Getting started with the parser merely requires specifying a parser configuration which defines the entity hierarchy in your application. For the simple example above, the parser configuration can be defined as follows.

{
  'product': ['quantity', 'size']
}

With the parser configuration in place, we train the NLP models and then test the parser, as follows.

cd $MM_APP_ROOT
python
from mindmeld.components.nlp import NaturalLanguageProcessor
nlp = NaturalLanguageProcessor('.')
nlp.build()
nlp.process('Order one large squishee and a dozen donuts from the Elm Street Kwik-E-Mart.')
{'text': 'Order one large squishee and a dozen donuts from the Elm Street Kwik-E-Mart.',
 'domain': 'store_info',
 'intent': 'get_store_hours',
 'entities': [{'text': 'Elm Street',
   'type': 'store_name',
   'role': None,
   'value': [{'cname': '23 Elm Street',
     'score': 44.777046,
     'top_synonym': 'Elm Street',
     'id': '1'},
    {'cname': '104 First Street',
     'score': 7.0927515,
     'top_synonym': '104 First Street',
     'id': '5'},
    {'cname': 'East Oak Street',
     'score': 7.0927515,
     'top_synonym': 'East Oak Street',
     'id': '12'},
    {'cname': '257th Street',
     'score': 6.958622,
     'top_synonym': '257th Street',
     'id': '18'},
    {'cname': 'D Street',
     'score': 6.7008686,
     'top_synonym': 'D Street',
     'id': '19'},
    {'cname': '181st Street',
     'score': 6.630241,
     'top_synonym': '181st Street',
     'id': '17'},
    {'cname': 'West Oak Street',
     'score': 6.249679,
     'top_synonym': 'West Oak Street',
     'id': '11'},
    {'cname': '156th Street',
     'score': 6.1613703,
     'top_synonym': '156th Street',
     'id': '15'},
    {'cname': 'Peanut Street',
     'score': 6.1613703,
     'top_synonym': 'Peanut Street',
     'id': '20'},
    {'cname': 'Little Italy Store',
     'score': 5.2708626,
     'top_synonym': 'Third Street',
     'id': '7'}],
   'span': {'start': 53, 'end': 62}}]
 }

Some of the entities in the Natural Language Processor's output now include a children field that contains a list of all dependent entities related to that head entity.

The MindMeld language parser is a versatile component which can be used to implement a variety of parsing strategies for your application.
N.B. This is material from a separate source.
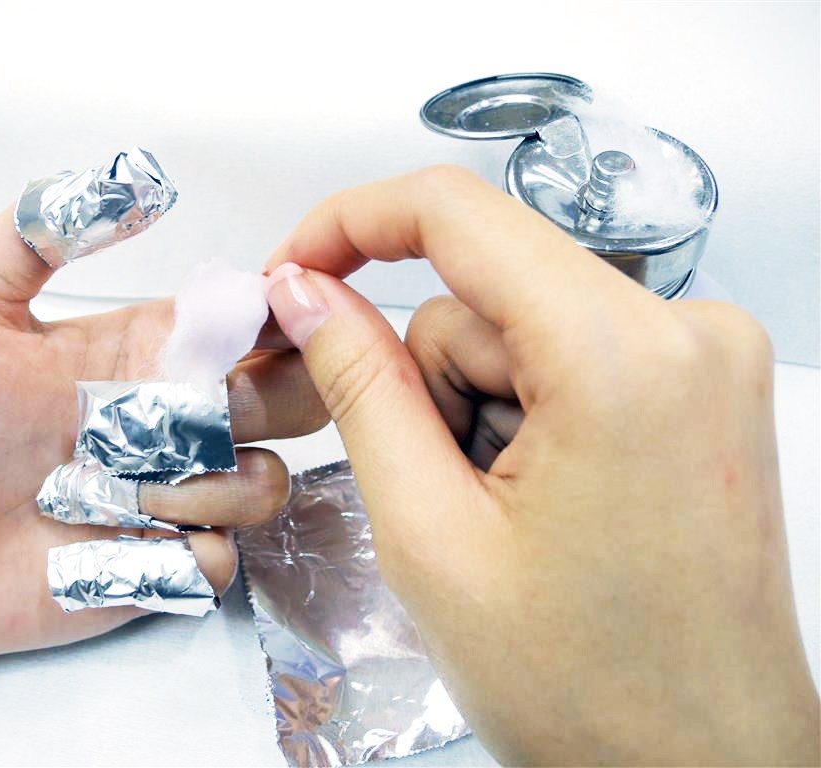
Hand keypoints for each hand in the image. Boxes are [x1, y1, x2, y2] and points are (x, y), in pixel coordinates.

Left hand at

The User Guide explains the different options available to fine-tune the behavior of the parser, and covers how to define your own custom parsing logic and train a state-of-the-art statistical parser using annotated data.

Not every scenario warrants using the language parser. For instance, in our simple Kwik-E-Mart store information app, the two kinds of entities, sys_time and store_name, are distinct and unrelated pieces of information. Running the parser would only yield two singleton entity groups with heads but no dependents.

The parser matters when your application supports more complex natural language queries like the parse tree example discussed above. Once the language parser identifies the heads and their dependents, and links them together into logical units (entity groups), downstream components can use this information to determine appropriate actions and generate responses that fulfill the user's request.